Pan’s Disabled Features

The features page on PANs website explains about a parent company (called ChimPanXi) that tries to sell this free product with added functionality. I guess the deal they have with the developers is to just disable a few features so that they can be re-enabled them the paid version (purely speculation)?

But since the (Pan) code is open source, the options are right there in front of us but just disabled. Quite honestly… of all this disabled functionality, only one is truly worth pointing out: Pan restricts you to just 4 allowable concurrent connections to your Usenet provider at a time. Here is a small patch I created which increases this number to 99. The build I provide in this blog already has this patch applied. Here are the rest of the missing features (with some of my comments as well); maybe some might see value in the others?

Pans Missing Features
Pans Missing Features

The Goods

For those hooked up to my repository are already set, just type the following:

# install the new version of Pan
yum install pan --enablerepo=nuxref

You can also reference this table too for direct links:

Package Download Description
pan el7.rpm, fc22.rpm, fc23.rpm, fc24.rpm, fc25.rpm The Newsreader: This is the program that this blog focuses on.

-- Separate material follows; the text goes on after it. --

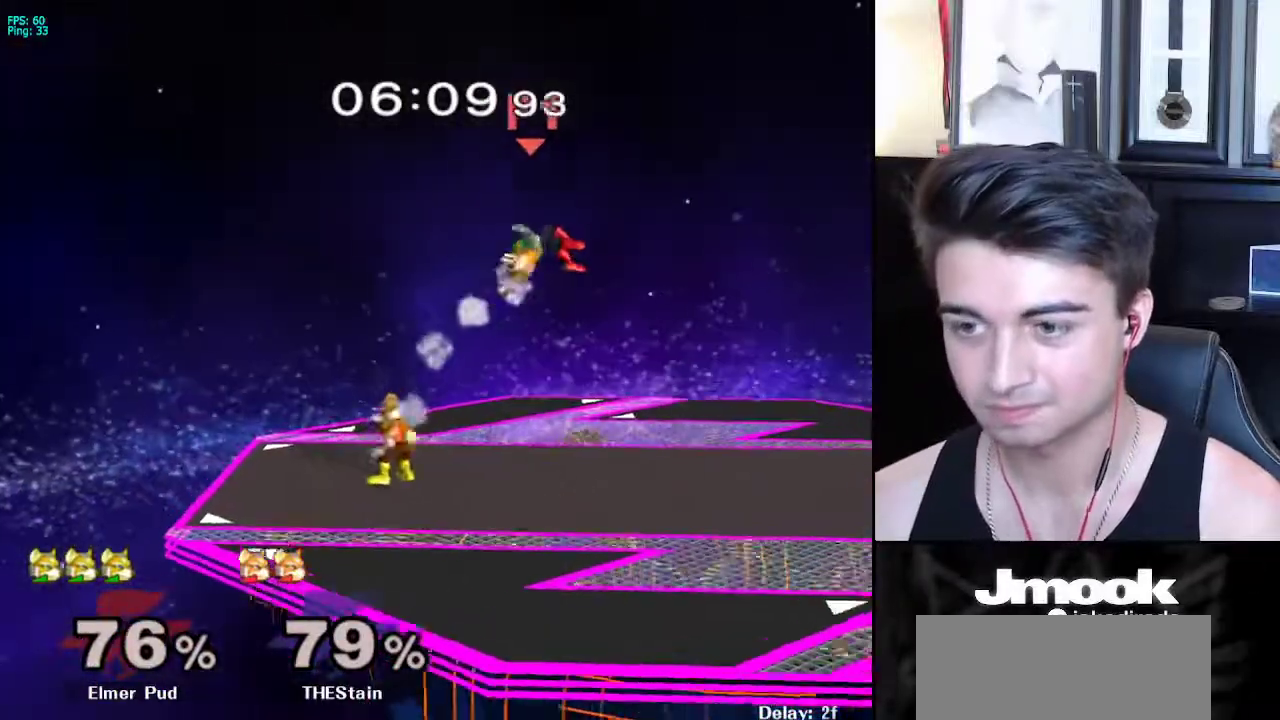
{"buttons": [], "left_stick": "right", "right_stick": "center", "events": [[333, "left_stick", "right"]]}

Note: The source rpm can be obtained here which builds everything you see in the table above. It’s not required for the application to run, but might be useful for developers or those who want to inspect how I put the package together.

It’s also worth noting (again) that this build includes a small patch to increase the maximum allowable number of concurrent connections from 4 to 99.

Securing Your Connection

There is very little security built into Pan from a connection point of view. What little security is (normally) in place is built using GnuTLS. GnuTLS has a history of not keeping up with the security exploits and vulnerabilities that surface with encryption libraries. It doesn’t make it unsafe; it just doesn’t make it as reliable as it’s competition (OpenSSL and Crypto). For this reason the packages I provide are intentionally not built against it (GnuTLS).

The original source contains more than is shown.